I repeat what i wrote in the previous article: these folks are trying to surreptitiously deny the dogma of papal infallibility because they can’t stand that a Pope can be right even if he is not a draconian conservative.
It really is that simple.
And yet, God has apparently allowed, or it is seemingly God’s will, that the Church He founded be divided on discipline and no longer speak with one voice. Discipline may not be doctrine per se, but the divergent application of that discipline hinges on definitional terms that are doctrinal in nature – what is “adultery”? What is “conversion” such that it is sufficient to no longer be considered to be repeatedly committing adultery? These are clearly being defined differently in San Diego as compared to Philadelphia.
Cardinal Mueller (our current guardian of the Doctrine of the Faith) claims quite loudly that AL doesn’t say what the Bishops of Buenos Aires and San Diego say it says. Francis remains silent, seemingly giving consent to both sides of the dispute.
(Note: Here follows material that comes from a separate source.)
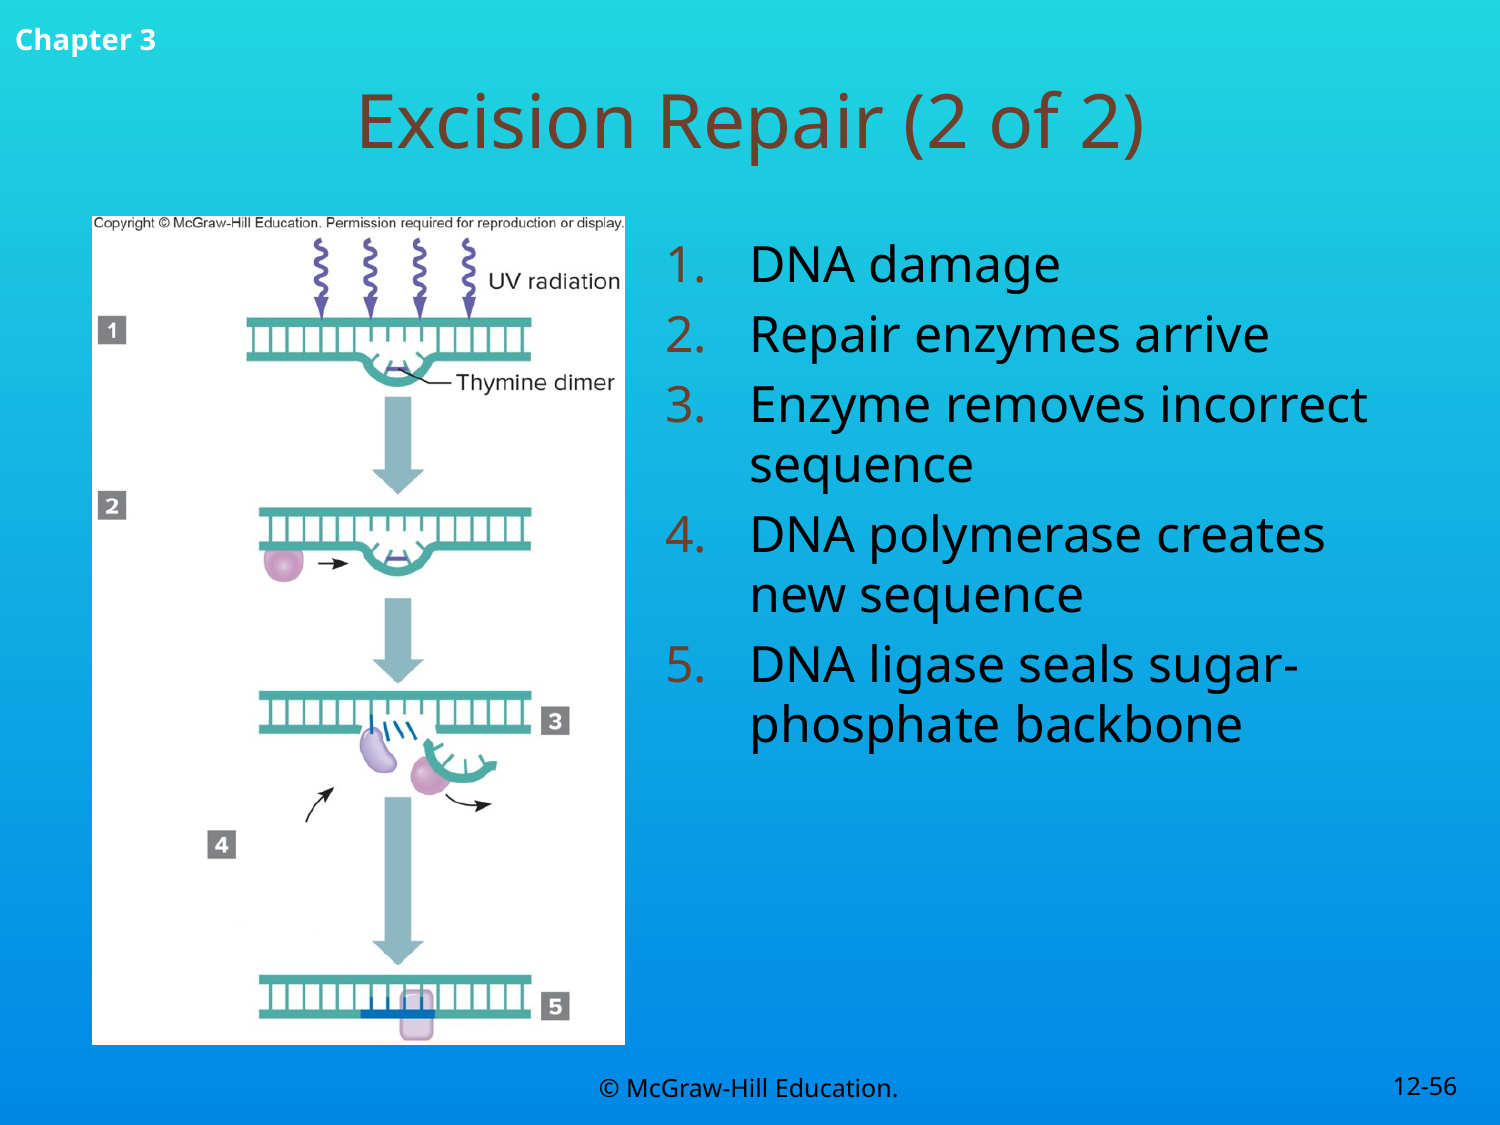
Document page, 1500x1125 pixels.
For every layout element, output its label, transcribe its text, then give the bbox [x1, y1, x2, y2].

And so the Church has become a provincial enterprise in this regard. Not good fruit, that.
Saints Paul and Barnabas disagreed vehemently about John Mark, the Gospel writer: “And there occurred a dissension, to such an extent that they departed from one another.” (Acts 15:39). The Church is filled with fallen sinners. So we should not be dismayed that contentions and problems occur. No Pope is perfect. (And we know that the first Pope was Peter, not Jesus.)
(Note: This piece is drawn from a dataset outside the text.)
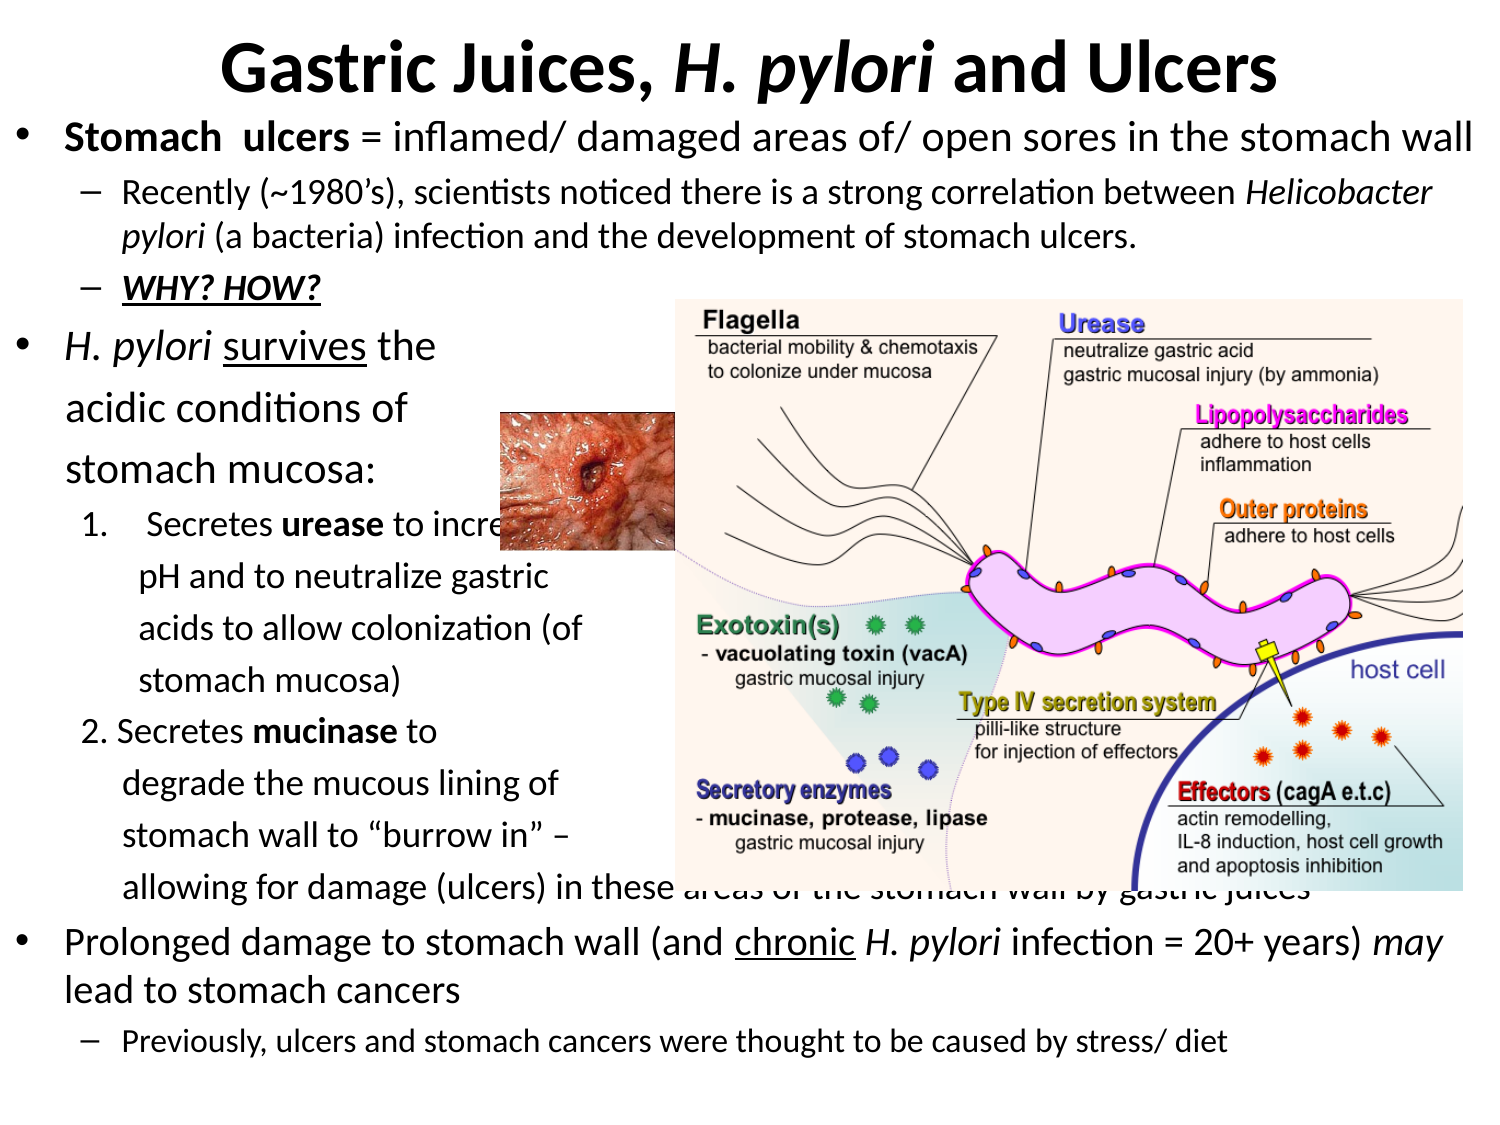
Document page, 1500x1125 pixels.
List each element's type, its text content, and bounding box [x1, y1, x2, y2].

“What is “conversion” such that it is sufficient to no longer be considered to be repeatedly committing adultery?”
Whop said that? Adultery is adultery, and is always grave matter, is always an objective mortal sin.
But situations can occur when one’s freedom to act otherwise without a further guilt is diminished due to mitigating factors (see the Catechism at paragraphs 1757, 1860, 1862, 1735, 2283, 2355), and in these situations the objective mortal sin of adultery is not an actual mortal sin.
How could you agree with this statement : “my theological response demonstrates, through the founts of Sacred Scripture, Church Tradition and Magisterial documents, that no Roman Pontiffs of the past have made heretical statements and to them the title heretic may nowise be imputed” while the Third Council of Constantinople (Sixth ecumenical), has anathemathize pope Honorius (et Honorium qui fuit papa antiquae Romae, in COD, t. 2-1, p. 125). A theological demonstration can’t cancel a fact (I’ll not demonstrate that Vatican I is no opposite to the fact that a Pope could become heretic. It has often been done…)
You only speak about Magisterium, and you don’t care about an ecumenical council ! It’s amazing !
An Ecumenical Council can exercise both the Magisterium (authority over doctrine) and the temporal authority (over discipline). When the Council is not teaching, but judging cases, its decisions are fallible. The teaching of Vatican I on the never-failing faith of each Pope, is doctrine, and therefore supersedes and nullifies the fallible judgment of the Sixth Council. Judgments of Popes and Councils on matters other than doctrine are reformable. Infallible teachings are irreformable.
Honorius was negligent in not opposing and extinguishing the heresy of Monothelitism. But he did not teach that error publicly, and in his private letters, he does not seem to have decided the question (which is often over-simplified as ‘one will or two’), even in his own mind and heart. So he did not teach or hold any heresy.
If you don’t mind, could you explain me how a Pope can receive a never-failing faith and still become a heretic, when it’s obvious that an heretic Pope would clearly nullify the former assumption (because a never-failing faith that, ultimately, fails -for heresy is the destruction of one’s faith- is clearly NOT never-failing)?